El dadaísmo fue el juego de las casualidades. Emergió a partir de que tres autores decidieran tomar un cuchillo y con su hoja abrieron las páginas de un diccionario. La primera palabra que se alumbrara en la parte superior de la columna de la izquierda, sería la que daría nombre a un nuevo movimiento. Y resultó ser la palabra ‘dadá’. Este movimiento artístico y literario propugna la liberación de la fantasía y cuestiona los modos de expresión tradicionales.

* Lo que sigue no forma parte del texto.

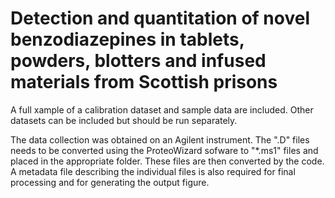 # Detection and quantitation of novel benzodiazepines in tablets, powders, blotters and infused materials from Scottish prisons

A full xample of a calibration dataset and sample data are included. Other datasets can be included but should be run separately.  

The data collection was obtained on an Agilent instrument. The ".D" files needs to be converted using the ProteoWizard sofware to "*.ms1" files and placed in the appropriate folder. These files are then converted by the code. A metadata file describing the individual files is also required for final processing and for generating the output figure.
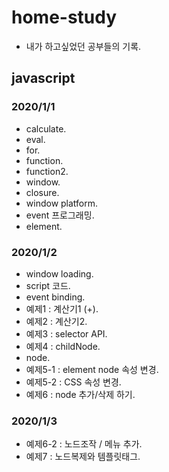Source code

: # home-study

- 내가 하고싶었던 공부들의 기록.

## javascript

### 2020/1/1
- calculate.
- eval.
- for.
- function.
- function2.
- window.
- closure.
- window platform.
- event 프로그래밍.
- element.
### 2020/1/2
- window loading.
- script 코드.
- event binding.
- 예제1 : 계산기1 (+).
- 예제2 : 계산기2.
- 예제3 : selector API.
- 예제4 : childNode.
- node.
- 예제5-1 : element node 속성 변경.
- 예제5-2 : CSS 속성 변경.
- 예제6 : node 추가/삭제 하기.
### 2020/1/3
- 예제6-2 : 노드조작 / 메뉴 추가.
- 예제7 : 노드복제와 템플릿태그.


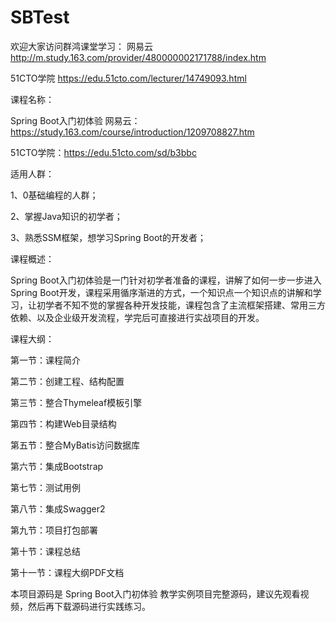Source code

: # SBTest
欢迎大家访问群鸿课堂学习：
网易云
http://m.study.163.com/provider/480000002171788/index.htm

51CTO学院
https://edu.51cto.com/lecturer/14749093.html

课程名称：

Spring Boot入门初体验
网易云：https://study.163.com/course/introduction/1209708827.htm

51CTO学院：https://edu.51cto.com/sd/b3bbc

适用人群：

1、0基础编程的人群；

2、掌握Java知识的初学者；

3、熟悉SSM框架，想学习Spring Boot的开发者；


课程概述：

Spring Boot入门初体验是一门针对初学者准备的课程，讲解了如何一步一步进入Spring Boot开发，课程采用循序渐进的方式，一个知识点一个知识点的讲解和学习，让初学者不知不觉的掌握各种开发技能，课程包含了主流框架搭建、常用三方依赖、以及企业级开发流程，学完后可直接进行实战项目的开发。

课程大纲：

第一节：课程简介

第二节：创建工程、结构配置

第三节：整合Thymeleaf模板引擎

第四节：构建Web目录结构

第五节：整合MyBatis访问数据库

第六节：集成Bootstrap

第七节：测试用例

第八节：集成Swagger2

第九节：项目打包部署

第十节：课程总结

第十一节：课程大纲PDF文档


本项目源码是 Spring Boot入门初体验 教学实例项目完整源码，建议先观看视频，然后再下载源码进行实践练习。
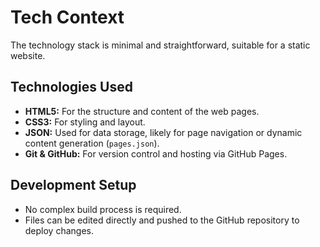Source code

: # Tech Context

The technology stack is minimal and straightforward, suitable for a static website.

## Technologies Used

- **HTML5:** For the structure and content of the web pages.
- **CSS3:** For styling and layout.
- **JSON:** Used for data storage, likely for page navigation or dynamic content generation (`pages.json`).
- **Git & GitHub:** For version control and hosting via GitHub Pages.

## Development Setup

- No complex build process is required.
- Files can be edited directly and pushed to the GitHub repository to deploy changes.
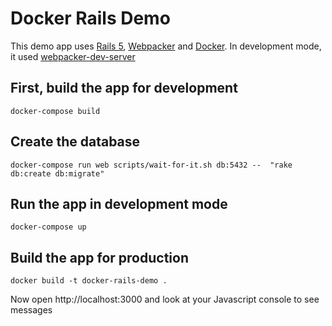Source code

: # Docker Rails Demo
This demo app uses [Rails 5](https://rubyonrails.org/), [Webpacker](https://github.com/rails/webpacker) and [Docker](https://www.docker.com/). In development mode, it used [webpacker-dev-server](https://github.com/webpack/webpack-dev-server)

## First, build the app for development
`docker-compose build`

## Create the database
`docker-compose run web scripts/wait-for-it.sh db:5432 --  "rake db:create db:migrate"`

## Run the app in development mode
`docker-compose up`

## Build the app for production
`docker build -t docker-rails-demo .`

Now open http://localhost:3000 and look at your Javascript console to see messages
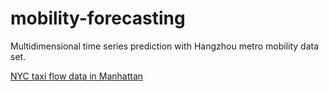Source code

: # mobility-forecasting
Multidimensional time series prediction with Hangzhou metro mobility data set.

[NYC taxi flow data in Manhattan](https://transdim.github.io/dataset/NYC-taxi/)

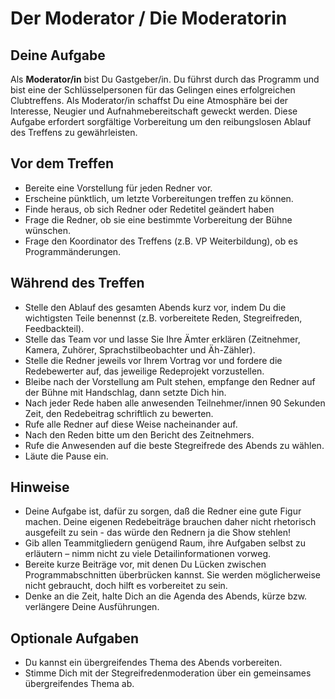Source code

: 
# Der Moderator / Die Moderatorin

## Deine Aufgabe

Als **Moderator/in** bist Du Gastgeber/in. Du führst durch das Programm und bist eine der Schlüsselpersonen für das Gelingen eines erfolgreichen Clubtreffens.
Als Moderator/in schaffst Du eine Atmosphäre bei der Interesse, Neugier und Aufnahmebereitschaft geweckt werden. Diese Aufgabe erfordert sorgfältige Vorbereitung um den reibungslosen Ablauf des Treffens zu gewährleisten.


## Vor dem Treffen

* Bereite eine Vorstellung für jeden Redner vor. 
* Erscheine pünktlich, um letzte Vorbereitungen treffen zu können.
* Finde heraus, ob sich Redner oder Redetitel geändert haben
* Frage die Redner, ob sie eine bestimmte Vorbereitung der Bühne wünschen.
* Frage den Koordinator des Treffens (z.B. VP Weiterbildung), ob es Programmänderungen.

## Während des Treffen

* Stelle den Ablauf des gesamten Abends kurz vor, indem Du die wichtigsten Teile benennst (z.B. vorbereitete Reden, Stegreifreden, Feedbackteil).
* Stelle das Team vor und lasse Sie Ihre Ämter erklären (Zeitnehmer, Kamera, Zuhörer, Sprachstilbeobachter und Äh-Zähler).
* Stelle die Redner jeweils vor Ihrem Vortrag vor und fordere die Redebewerter auf, das jeweilige Redeprojekt vorzustellen.
* Bleibe nach der Vorstellung am Pult stehen, empfange den Redner auf der Bühne mit Handschlag, dann setzte Dich hin.
* Nach jeder Rede haben alle anwesenden Teilnehmer/innen 90 Sekunden Zeit, den Redebeitrag schriftlich zu bewerten.
* Rufe alle Redner auf diese Weise nacheinander auf.
* Nach den Reden bitte um den Bericht des Zeitnehmers.
* Rufe die Anwesenden auf die beste Stegreifrede des Abends zu wählen.
* Läute die Pause ein.

## Hinweise

* Deine Aufgabe ist, dafür zu sorgen, daß die Redner eine gute Figur machen. Deine eigenen Redebeiträge brauchen daher nicht rhetorisch ausgefeilt zu sein - das würde den Rednern ja die Show stehlen!
* Gib allen Teammitgliedern genügend Raum, ihre Aufgaben selbst zu erläutern – nimm nicht zu viele Detailinformationen vorweg.
* Bereite kurze Beiträge vor, mit denen Du Lücken zwischen Programmabschnitten überbrücken kannst. Sie werden möglicherweise nicht gebraucht, doch hilft es vorbereitet zu sein.
* Denke an die Zeit, halte Dich an die Agenda des Abends, kürze bzw. verlängere Deine Ausführungen.


## Optionale Aufgaben

* Du kannst ein übergreifendes Thema des Abends vorbereiten.
* Stimme Dich mit der Stegreifredenmoderation über ein gemeinsames übergreifendes Thema ab.
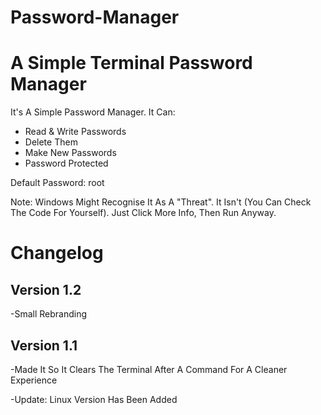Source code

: # Password-Manager
<h1>A Simple Terminal Password Manager</h1>

It's A Simple Password Manager.
It Can:
- Read & Write Passwords
- Delete Them
- Make New Passwords
- Password Protected

Default Password: root

Note: Windows Might Recognise It As A "Threat". It Isn't (You Can Check The Code For Yourself). Just Click More Info, Then Run Anyway.

<h1>Changelog</h1>
<h2>Version 1.2</h2>
<p>-Small Rebranding</p>

<h2>Version 1.1</h2>
<p>-Made It So It Clears The Terminal After A Command For A Cleaner Experience</p>
<p>-Update: Linux Version Has Been Added</p>

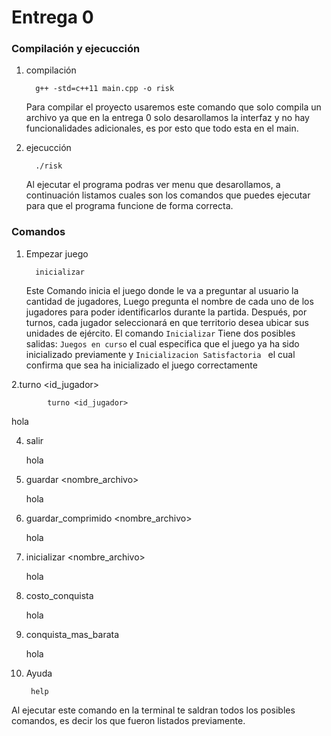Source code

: # Entrega 0

### Compilación y ejecucción
   
1. compilación

         g++ -std=c++11 main.cpp -o risk

   Para compilar el proyecto usaremos este comando que solo compila un archivo ya que en la entrega 0 solo desarollamos la interfaz y no hay funcionalidades adicionales, es por esto que todo esta en el main.
   
3. ejecucción

         ./risk

   Al ejecutar el programa podras ver menu que desarollamos, a continuación listamos cuales son los comandos que puedes ejecutar para que el programa funcione de forma correcta.

### Comandos

1. Empezar juego

         inicializar

   Este Comando inicia el juego donde le va a preguntar al usuario la cantidad de jugadores, Luego pregunta el nombre de cada uno de los jugadores para poder identificarlos durante la partida. Después, por turnos, cada jugador seleccionará en que territorio desea ubicar sus unidades de ejército. El comando `Inicializar`  Tiene dos posibles salidas: `Juegos en curso` el cual especifica que el juego ya ha sido inicializado previamente y `Inicializacion Satisfactoria ` el cual confirma que sea ha inicializado el juego correctamente
   
2.turno <id_jugador>

            turno <id_jugador>

   hola

4. salir

   hola

5. guardar <nombre_archivo>

   hola

6. guardar_comprimido <nombre_archivo>

   hola

7. inicializar <nombre_archivo>

   hola

8. costo_conquista <territorio>

   hola

9. conquista_mas_barata

   hola

10. Ayuda

         help
   
   Al ejecutar este comando en la terminal te saldran todos los posibles comandos, es decir los que fueron listados previamente.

El dadaísmo es una corriente antiliteraria y antipoética que cuestiona la existencia del arte, la literatura y la poesía. Se presenta como una ideología total, como una forma de vivir y como un rechazo absoluto de toda tradición o esquema anterior. Toma su nombre del balbuceo infantil «da-da».

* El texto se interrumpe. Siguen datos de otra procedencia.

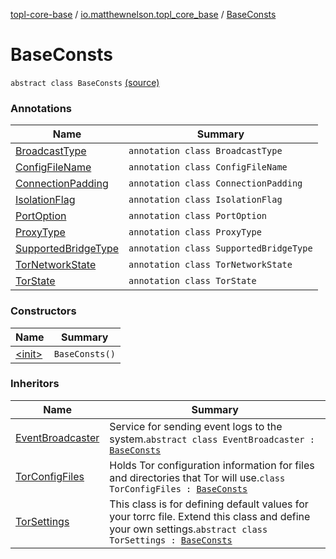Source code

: [topl-core-base](../../index.md) / [io.matthewnelson.topl_core_base](../index.md) / [BaseConsts](./index.md)

# BaseConsts

`abstract class BaseConsts` [(source)](https://github.com/05nelsonm/TorOnionProxyLibrary-Android/blob/master/topl-core-base/src/main/java/io/matthewnelson/topl_core_base/BaseConsts.kt#L71)

### Annotations

| Name | Summary |
|---|---|
| [BroadcastType](-broadcast-type/index.md) | `annotation class BroadcastType` |
| [ConfigFileName](-config-file-name/index.md) | `annotation class ConfigFileName` |
| [ConnectionPadding](-connection-padding/index.md) | `annotation class ConnectionPadding` |
| [IsolationFlag](-isolation-flag/index.md) | `annotation class IsolationFlag` |
| [PortOption](-port-option/index.md) | `annotation class PortOption` |
| [ProxyType](-proxy-type/index.md) | `annotation class ProxyType` |
| [SupportedBridgeType](-supported-bridge-type/index.md) | `annotation class SupportedBridgeType` |
| [TorNetworkState](-tor-network-state/index.md) | `annotation class TorNetworkState` |
| [TorState](-tor-state/index.md) | `annotation class TorState` |

### Constructors

| Name | Summary |
|---|---|
| [&lt;init&gt;](-init-.md) | `BaseConsts()` |

### Inheritors

| Name | Summary |
|---|---|
| [EventBroadcaster](../-event-broadcaster/index.md) | Service for sending event logs to the system.`abstract class EventBroadcaster : `[`BaseConsts`](./index.md) |
| [TorConfigFiles](../-tor-config-files/index.md) | Holds Tor configuration information for files and directories that Tor will use.`class TorConfigFiles : `[`BaseConsts`](./index.md) |
| [TorSettings](../-tor-settings/index.md) | This class is for defining default values for your torrc file. Extend this class and define your own settings.`abstract class TorSettings : `[`BaseConsts`](./index.md) |
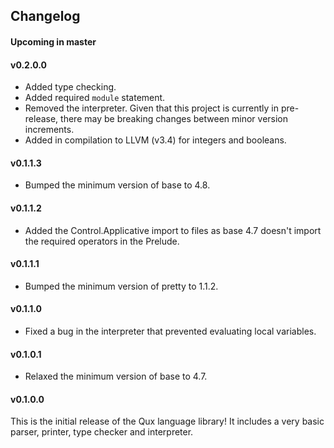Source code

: ## Changelog

#### Upcoming in master

#### v0.2.0.0

* Added type checking.
* Added required `module` statement.
* Removed the interpreter. Given that this project is currently in pre-release, there may be
  breaking changes between minor version increments.
* Added in compilation to LLVM (v3.4) for integers and booleans.

#### v0.1.1.3

* Bumped the minimum version of base to 4.8.

#### v0.1.1.2

* Added the Control.Applicative import to files as base 4.7 doesn't import the required operators in
    the Prelude.

#### v0.1.1.1

* Bumped the minimum version of pretty to 1.1.2.

#### v0.1.1.0

* Fixed a bug in the interpreter that prevented evaluating local variables.

#### v0.1.0.1

* Relaxed the minimum version of base to 4.7.

#### v0.1.0.0

This is the initial release of the Qux language library!
It includes a very basic parser, printer, type checker and interpreter.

Con este prólogo, proponemos pasear por las calles del barrio a partir de la esquina de Pérez Galdós con Bravo Murillo, donde el esbelto edificio del Cabildo muestra su arquitectura modernista. Pero esto no sirve para nada porque inmediatamente nos encontramos a ras de acera con una papelera chorreante, cuyo líquido se alarga por el pavimento como una graciosa culebrilla.

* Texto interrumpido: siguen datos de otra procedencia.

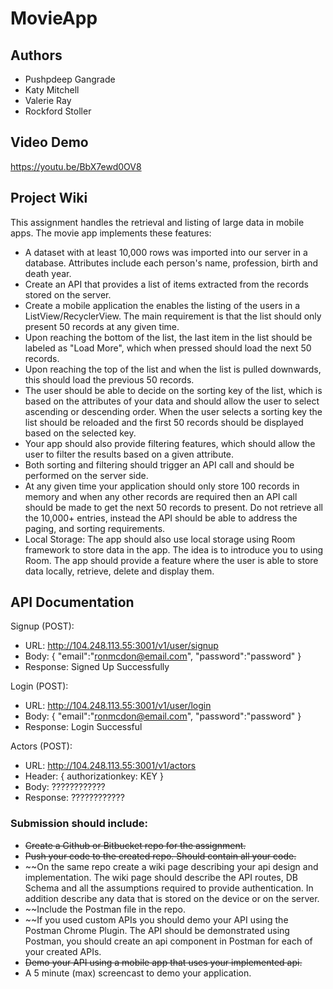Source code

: # MovieApp

## Authors <a name="authors"></a>
- Pushpdeep Gangrade
- Katy Mitchell
- Valerie Ray
- Rockford Stoller

## Video Demo <a name="demo"></a>
https://youtu.be/BbX7ewd0OV8

## Project Wiki <a name="wiki"></a>

This assignment handles the retrieval and listing of large data in mobile apps.
The movie app implements these features:
- A dataset with at least 10,000 rows was imported into our server in a database. Attributes include
  each person's name, profession, birth and death year.
- Create an API that provides a list of items extracted from the records stored on the server.
- Create a mobile application the enables the listing of the users in a ListView/RecyclerView. The main
  requirement is that the list should only present 50 records at any given time.
- Upon reaching the bottom of the list, the last item in the list should be labeled as "Load More",
  which when pressed should load the next 50 records.
- Upon reaching the top of the list and when the list is pulled downwards, this should load the
  previous 50 records.
- The user should be able to decide on the sorting key of the list, which is based on the attributes
  of your data and should allow the user to select ascending or descending order. When the user selects
  a sorting key the list should be reloaded and the first 50 records should be displayed based on the
  selected key.
- Your app should also provide filtering features, which should allow the user to filter the results
  based on a given attribute.
- Both sorting and filtering should trigger an API call and should be performed on the server side.
- At any given time your application should only store 100 records in memory and when any other
  records are required then an API call should be made to get the next 50 records to present. Do not
  retrieve all the 10,000+ entries, instead the API should be able to address the paging, and
  sorting requirements.
- Local Storage: The app should also use local storage using Room framework to store data in the app.
  The idea is to introduce you to using Room. The app should provide a feature where the user is able
  to store data locally, retrieve, delete and display them.

## API Documentation <a name="api"></a>

Signup (POST):
- URL:
http://104.248.113.55:3001/v1/user/signup
- Body:
{
    "email":"ronmcdon@email.com",
    "password":"password"
}
- Response:
Signed Up Successfully

Login (POST):
- URL:
http://104.248.113.55:3001/v1/user/login
- Body:
{
    "email":"ronmcdon@email.com",
    "password":"password"
}
- Response:
Login Successful

Actors (POST):
- URL:
http://104.248.113.55:3001/v1/actors
- Header:
{
authorizationkey: KEY
}
- Body:
????????????
- Response:
????????????

### Submission should include:

- ~~Create a Github or Bitbucket repo for the assignment.~~
- ~~Push your code to the created repo. Should contain all your code.~~
- ~~On the same repo create a wiki page describing your api design and implementation. The wiki page
  should describe the API routes, DB Schema and all the assumptions required to provide
  authentication. In addition describe any data that is stored on the device or on the server.
- ~~Include the Postman file in the repo.
- ~~If you used custom APIs you should demo your API using the Postman Chrome Plugin. The API should
  be demonstrated using Postman, you should create an api component in Postman for each of your created APIs.
- ~~Demo your API using a mobile app that uses your implemented api.~~
- A 5 minute (max) screencast to demo your application.
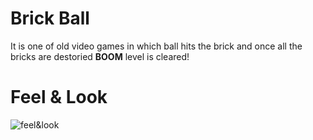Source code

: # Brick Ball
It is one of old video games in which ball hits the brick and once all the bricks are destoried **BOOM** level is cleared!
# Feel & Look

![feel&look]()
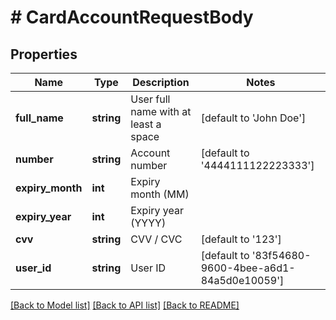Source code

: # # CardAccountRequestBody

## Properties

Name | Type | Description | Notes
------------ | ------------- | ------------- | -------------
**full_name** | **string** | User full name with at least a space | [default to 'John Doe']
**number** | **string** | Account number | [default to '4444111122223333']
**expiry_month** | **int** | Expiry month (MM) |
**expiry_year** | **int** | Expiry year (YYYY) |
**cvv** | **string** | CVV / CVC | [default to '123']
**user_id** | **string** | User ID | [default to '83f54680-9600-4bee-a6d1-84a5d0e10059']

[[Back to Model list]](../../README.md#models) [[Back to API list]](../../README.md#endpoints) [[Back to README]](../../README.md)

Seguimos adelante, y al pie de otra papelera nos encontramos con una rebanada de pan plagada de hormigas, y dos cucarachas moribundas patas arriba, y otras dos que corren hacia su escondite en una inmediata alcantarilla. La orina de los perros no deja de estar presente en diez ocasiones hasta la plaza de San Bernardo. Si pretendemos sortearlas, sin querer nos vemos bailando la Yenka, salto a un lado salto al otro. Danza para concurso. La propia Plaza de San Bernardo, en toda su planicie, muestra sus versículos en una amplia colección de chicles pegados al pavimento. Y las hojas de los plátanos en la calle Travieso muestran su haz de tono verde y el envés convertido en una felpa blanquecina que se desprende y vuela hasta el segundo, tercer o cuarto piso de las viviendas de la calle, y que indica que por allí no ha pasado la máquina de fumigación en el tiempo que estuvieron colgadas en la copa de los árboles. Las alergias se hacen presentes en las personas que pagan el IBI de manera religiosa. Chicles, hojas de plátanos, orines perrunos, kakas de lo mismo, cucarachas, hormigas, papeleras chorreantes, grafittis en fachas de casas recién pintadas, zócalos de piedra en edificios históricos corroídos por la urea de los queridos perros. Al llegar a la Alameda de Colón, vemos que por su hermoso perímetro labrado en piedra de Arucas ha escalado la suciedad, hojas de laureles pegadas con excrementos de palomas. Y en las inmediaciones un parque de juegos infantiles. Hay madres y padres con niños en brazos que no dejan de balbucear «dadá-dadá-dadá...» Con ello refuerzan el desfile del dadaísmo. Y los responsables de sanidad pública, mirando para otro lado.